• _WORKING DATA_
+++
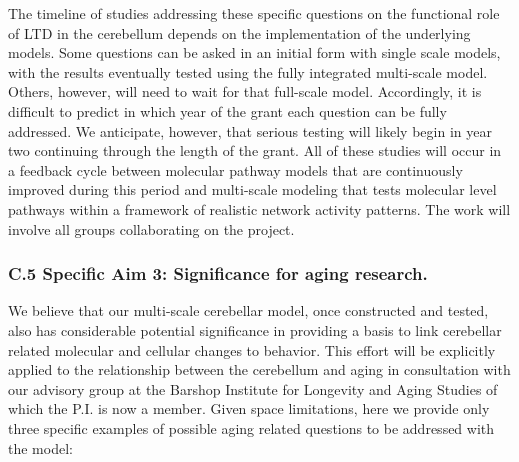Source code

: \documentclass[12pt]{article}
\begin{document}
{The timeline of studies addressing these specific questions on the functional role of LTD in the cerebellum depends on the implementation of the underlying models. Some questions can be asked in an initial form with single scale models, with the results eventually tested using the fully integrated multi-scale model. Others, however, will need to wait for that full-scale model. Accordingly, it is difficult to predict in which year of the grant each question can be fully addressed. We anticipate, however, that serious testing will likely begin in year two continuing through the length of the grant. All of these studies will occur in a feedback cycle between molecular pathway models that are continuously improved during this period and multi-scale modeling that tests molecular level pathways within a framework of realistic network activity patterns. The work will involve all groups collaborating on the project.\\

\subsubsection*{C.5 Specific Aim 3: Significance for aging research.}

\noindent We believe that our multi-scale cerebellar model, once constructed and tested, also has considerable potential significance in providing a basis to link cerebellar related molecular and cellular changes to behavior. This effort will be explicitly applied to the relationship between the cerebellum and aging in consultation with our advisory group at the Barshop Institute for Longevity and Aging Studies of which the P.I. is now a member. Given space limitations, here we provide only three specific examples of possible aging related questions to be addressed with the model:

}
\end{document}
+++
• _DESCRIPTION OF THE TASK_
A single number is the reply: the count of lines in the entries above that have the word "aging".

• _WRITTEN ANSWER_
2